Wat is juist: oud-burgemeester of oudburgemeester?
Oud-burgemeester is juist. Hiermee wordt bedoeld: ‘vroegere burgemeester’, ‘voormalige burgemeester’.
Oud = ‘voormalig’
Als oud de betekenis ‘voormalig’ heeft en voor een persoonsaanduiding staat, komt er een streepje achter. Meer voorbeelden:
- oud-collega
- oud-eigenaar
- oud-fractievoorzitter
- oud-Kamerlid
- oud-leerlingen
- oud-lerares
- oud-lid
- oud-strijder
- oud-student
- oud-voorzitter
Zulke samenstellingen met oud- kunnen zelf ook weer deel uitmaken van een langere samenstelling: oud-leerlingendag, oud-studentenfeest.
Andere betekenissen
In andere betekenissen wordt oud aan het tweede deel van de samenstelling vast geschreven:
- oudchristelijk (‘behorend tot de eerste eeuwen van het christendom’)
- oudgediende (‘iemand met veel ervaring’)
- Oudjaar (ook Oudejaar, zie ook ons advies over hoofdletters bij feestdagen)
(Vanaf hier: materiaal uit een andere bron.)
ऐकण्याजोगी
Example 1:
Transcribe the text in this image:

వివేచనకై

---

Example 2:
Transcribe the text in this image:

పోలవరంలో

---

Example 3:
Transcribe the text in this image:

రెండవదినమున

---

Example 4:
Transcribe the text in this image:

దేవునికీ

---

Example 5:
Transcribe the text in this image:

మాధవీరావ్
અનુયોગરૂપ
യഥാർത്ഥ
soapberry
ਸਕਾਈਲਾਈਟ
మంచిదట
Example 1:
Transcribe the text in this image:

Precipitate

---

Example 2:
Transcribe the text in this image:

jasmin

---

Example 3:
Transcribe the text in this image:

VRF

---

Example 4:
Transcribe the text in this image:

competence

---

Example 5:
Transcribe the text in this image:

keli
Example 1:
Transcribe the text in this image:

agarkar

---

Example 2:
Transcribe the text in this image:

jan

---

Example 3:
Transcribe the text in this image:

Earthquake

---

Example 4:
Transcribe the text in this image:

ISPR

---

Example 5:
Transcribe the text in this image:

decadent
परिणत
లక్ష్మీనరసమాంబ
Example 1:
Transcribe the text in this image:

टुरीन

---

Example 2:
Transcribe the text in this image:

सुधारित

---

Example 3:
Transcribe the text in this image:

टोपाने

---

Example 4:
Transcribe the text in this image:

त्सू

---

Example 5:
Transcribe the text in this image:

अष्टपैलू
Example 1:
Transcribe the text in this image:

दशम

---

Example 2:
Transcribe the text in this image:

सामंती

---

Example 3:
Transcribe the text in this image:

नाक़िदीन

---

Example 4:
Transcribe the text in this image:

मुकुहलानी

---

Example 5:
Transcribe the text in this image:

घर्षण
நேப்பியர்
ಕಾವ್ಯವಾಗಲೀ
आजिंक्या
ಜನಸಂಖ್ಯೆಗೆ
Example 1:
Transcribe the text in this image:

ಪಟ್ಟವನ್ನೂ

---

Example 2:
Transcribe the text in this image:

- oudkatholicisme (kerkelijke stroming)
- oudkomer (‘allochtoon die al langere tijd in zijn nieuwe vaderland woont’)
- oudroze
- oudtante
- oudtestamentisch (‘betrekking hebbend op of zich bezighoudend met het Oude Testament’)
- oudvaderlands (‘zoals in het vaderland van oudsher gebruikelijk was’)
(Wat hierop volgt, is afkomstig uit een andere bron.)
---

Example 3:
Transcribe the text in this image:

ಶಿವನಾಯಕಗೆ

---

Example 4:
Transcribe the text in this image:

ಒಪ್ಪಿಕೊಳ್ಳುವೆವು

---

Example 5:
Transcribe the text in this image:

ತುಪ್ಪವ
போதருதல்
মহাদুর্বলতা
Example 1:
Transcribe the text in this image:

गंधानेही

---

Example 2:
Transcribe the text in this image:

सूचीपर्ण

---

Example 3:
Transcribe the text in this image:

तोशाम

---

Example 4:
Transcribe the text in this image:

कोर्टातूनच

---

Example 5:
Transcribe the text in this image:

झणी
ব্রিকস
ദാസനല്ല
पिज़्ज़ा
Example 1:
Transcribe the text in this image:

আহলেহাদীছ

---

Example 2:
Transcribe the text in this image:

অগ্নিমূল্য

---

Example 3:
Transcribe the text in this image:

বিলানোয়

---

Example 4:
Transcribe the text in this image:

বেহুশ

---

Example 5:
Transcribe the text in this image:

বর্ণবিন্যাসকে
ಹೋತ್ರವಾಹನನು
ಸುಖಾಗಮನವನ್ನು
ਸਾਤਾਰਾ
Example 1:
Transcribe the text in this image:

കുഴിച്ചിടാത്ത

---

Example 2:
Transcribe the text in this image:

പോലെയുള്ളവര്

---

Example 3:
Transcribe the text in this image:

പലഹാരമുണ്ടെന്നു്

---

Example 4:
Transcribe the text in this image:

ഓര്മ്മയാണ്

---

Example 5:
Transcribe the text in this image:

Er is dus een verschil tussen een oud-katholiek (‘iemand die vroeger katholiek was’) en een oudkatholiek (‘iemand die het oudkatholicisme aanhangt’). En een oud katholiek mannetje is een katholiek mannetje dat oud is.
In oud-Nederlandse teksten en oud-Hollandse spelletjes blijft de hoofdletter van Nederlands en Hollands bewaard. Daarom komt er toch een koppelteken na oud: dat kan niet zomaar aan een hoofdletter worden vast geschreven. Als een oudere vorm van een taal bedoeld is, komt er geen streepje en krijgt oud een hoofdletter: Oudnederlands, Oudgermaans. Zie ook het advies over Standaardnederlands.
Oud komt ook voor in losse woordgroepen als oud papier en oud geld. In een samenstelling met zo'n woordgroep groeien de delen aan elkaar: oudpapierhandel (‘handel in oud papier’), oudpapierprijs (‘prijs van oud papier’), oudgeldmilieu (‘milieu van oud geld’).
Bijna-, ex-, niet-, non-, sint-
Er zijn nog meer woorden die vaak een streepje achter zich krijgen als ze deel uitmaken van een samenstelling. Ze zijn te beschouwen als ‘bijzondere voorvoegsels’. Enkele voorbeelden: bijna-ongeluk, ex-collega, interim-manager, niet-lid, non-actief, sint-janskruid. Vergelijkbaar zijn ook samenstellingen waarin het eerste deel een status uitdrukt: kandidaat-notaris, meester-opzichter.
Lees ook
Taaladvies.net: Meesterarchitect/ meester-architect
Taaladvies.net: Oudgriekse / Oud-Griekse / oud-Griekse voorwerpen
Toch nog een vraag?
Onze taaladviseurs staan elke werkdag voor je klaar
Bel 085 00 28 428(gebruikelijke belkosten, geen extra kosten)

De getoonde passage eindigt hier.